Итак, прибегну к словесным описаниям.  Нас будет интересовать сейчас только один из типов эпической речитации, который в специальной статье о музыкальном воплощении олонхо был назван «каскадообразным».15

Представим себе попеременное чередование двух высотных уровней с расстоянием между ними, колеблющимся вокруг чистой кварты – от двух до трёх тонов.  Чередование, значительно более отчётливое в декламационно-текстовом отношении, чем в звуковысотном.  Но допустим, что и в звуковысотном плане это энергичное скандирование достаточно упорядочено, и что лексико-смысловые и стиховые акценты приходятся по большей части на верхний из двух уровней. 

Если бы этим дело ограничивалось, нотировать такую речитацию не составило бы особого труда, и в нотах она могла бы выглядеть почти так, как выглядит в сборнике С.А. Кондратьева запись поющейся разновидности традиционных якутских скороговорок – чабыргах’ов (Кондратьев 1963, 118; подробный анализ см.: Алексеев 1976, 40-41):


Пример 25

Пример 25


А теперь представим себе, что вся эта мелодическая конструкция медленно, но неудержимо, словно по наклонной плоскости, сползает вниз.  Когда олонхосут заканчивает речитативную тираду в с десяток поэтических строк, которая стремительно проносится на едином дыхании, и, энергично взяв новое дыхание, начинает следующую, мы с удивлением обнаруживаем, что образовавшаяся пауза разделяет высотный промежуток более чем в полторы октавы.  Околоквартовое соотношение чередующихся тонов в настойчиво повторяющемся простейшем мотиве остаётся почти неизменным и находится как бы на виду.  Широкий же высотный разрыв, возникающий на стыках тирад, не слишком заметен – отчасти он скрадывается сменой дыхания.

Суть и выразительный смысл подобного интонирования составляют широкие ниспадающие глиссандо на двух параллельных уровнях.  Однако передать это в нотном тексте сложно.  Нотный стан, даже усовершенствованный 36-ступенной темперацией, не приспособлен к неукоснительному съезжанию высотных уровней, которое принимает на нём вид последовательности дискретных сдвигов.

Мне могут возразить, что плавное смещение внутренне неизменных высотных комплексов – не редкость и в других безынструментальных традициях, и что фольклористы как-то приспособились его фиксировать.  Но во-первых, в любом случае дело не обходится без дополнительных обозначений и словесных пояснений.  А во-вторых, постепенные высотные подвижки, как правило, мало затрагивают содержательную сторону мелодики, поскольку происходят в весьма ограниченных высотных пределах (тон-полтора, редко больше).16  В якутском же эпическом речитативе описанного склада (не берусь утверждать, что только в якутском) иной размах периодических, повторяемых от тирады к тираде высотных смещений.  Если небольшой фрагмент такого речитатива и выглядит как типичная Pendel-melodik (раскачивающийся перебор двух тонов), то в целом его звуковысотные тирады – это своего рода Pendel-glissando, или точнее – широкие, охватывающие весь певческий диапазон двухрусловые глиссандирующие потоки.

_Задания_.
**1)** Изложите короче абзац текста о якутском эпическом речитативе, начинающийся словами «Суть и выразительный смысл», сохранив его основные факты.
**2)** Продолжите, пожалуйста, текст о якутском эпическом речитативе после его последнего предложения.

_Записанные данные_.
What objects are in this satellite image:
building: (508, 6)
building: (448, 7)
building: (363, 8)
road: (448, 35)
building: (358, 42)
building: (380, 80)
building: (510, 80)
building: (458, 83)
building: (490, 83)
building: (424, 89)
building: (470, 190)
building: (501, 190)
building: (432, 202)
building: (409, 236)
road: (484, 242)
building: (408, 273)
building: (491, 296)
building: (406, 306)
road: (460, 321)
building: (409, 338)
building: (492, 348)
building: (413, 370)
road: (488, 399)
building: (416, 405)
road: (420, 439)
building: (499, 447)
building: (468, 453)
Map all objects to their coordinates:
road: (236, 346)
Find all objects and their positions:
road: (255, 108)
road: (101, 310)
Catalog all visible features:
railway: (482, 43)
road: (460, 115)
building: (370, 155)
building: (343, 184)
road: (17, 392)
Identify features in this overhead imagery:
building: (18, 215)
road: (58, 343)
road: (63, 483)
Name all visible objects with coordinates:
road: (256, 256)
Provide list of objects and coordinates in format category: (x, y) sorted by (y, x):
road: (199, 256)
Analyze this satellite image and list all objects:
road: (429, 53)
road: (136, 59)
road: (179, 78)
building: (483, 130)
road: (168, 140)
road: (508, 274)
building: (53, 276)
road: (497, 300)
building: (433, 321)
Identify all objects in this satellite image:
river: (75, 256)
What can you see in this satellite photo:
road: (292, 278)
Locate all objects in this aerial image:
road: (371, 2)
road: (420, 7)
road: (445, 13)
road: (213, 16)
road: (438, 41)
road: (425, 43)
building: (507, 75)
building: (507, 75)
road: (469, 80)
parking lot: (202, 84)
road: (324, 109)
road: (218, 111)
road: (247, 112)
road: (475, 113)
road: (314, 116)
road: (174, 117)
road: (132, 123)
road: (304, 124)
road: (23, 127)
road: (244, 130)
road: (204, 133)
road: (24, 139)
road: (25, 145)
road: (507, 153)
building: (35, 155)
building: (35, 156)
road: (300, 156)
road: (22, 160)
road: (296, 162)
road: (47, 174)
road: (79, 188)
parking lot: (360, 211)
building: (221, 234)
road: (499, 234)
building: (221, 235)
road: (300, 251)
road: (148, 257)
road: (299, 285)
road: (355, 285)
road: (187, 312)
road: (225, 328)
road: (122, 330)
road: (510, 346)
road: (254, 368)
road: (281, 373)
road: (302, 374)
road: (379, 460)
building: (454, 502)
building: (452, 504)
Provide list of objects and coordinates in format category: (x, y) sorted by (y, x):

_Ответы по заданиям_.
**1)** Суть такого интонирования составляют широкие ниспадающие глиссандо на двух параллельных уровнях. Передать их нотами трудно: даже нотный стан с 36-ступенной темперацией не приспособлен к непрерывному съезжанию высотных уровней и показывает его как последовательность дискретных сдвигов.

**2)**
Обратимся теперь к реальным, достоверно зафиксированным звучаниям, пока что лишённым явных намёков на двутембровость мелодических ячеек, низводимых в весьма широком диапозоне.  Приведу одну из речитативных связок-переходов между песенными фрагментами олонхо «Могучий Эр Соготох» (Памятники 1996, 60, нотация Н.Н. Николаевой):


Пример 26

Пример 26


Спуск в данном случае не столь равномерен, как в гипотетической трактовке примера 25, – случаются и задержки (см. строки 8-12, когда голос пытается закрепиться на уровне  d—f,  но в конце-концов не удерживается и съезжает к конечному As).  Но в общем, интонирование здесь тоже двухопорно, хотя малотерцово и, к тому же, расцвечено полутоновыми въездами и проскальзывающими в концовках промежуточными звуками.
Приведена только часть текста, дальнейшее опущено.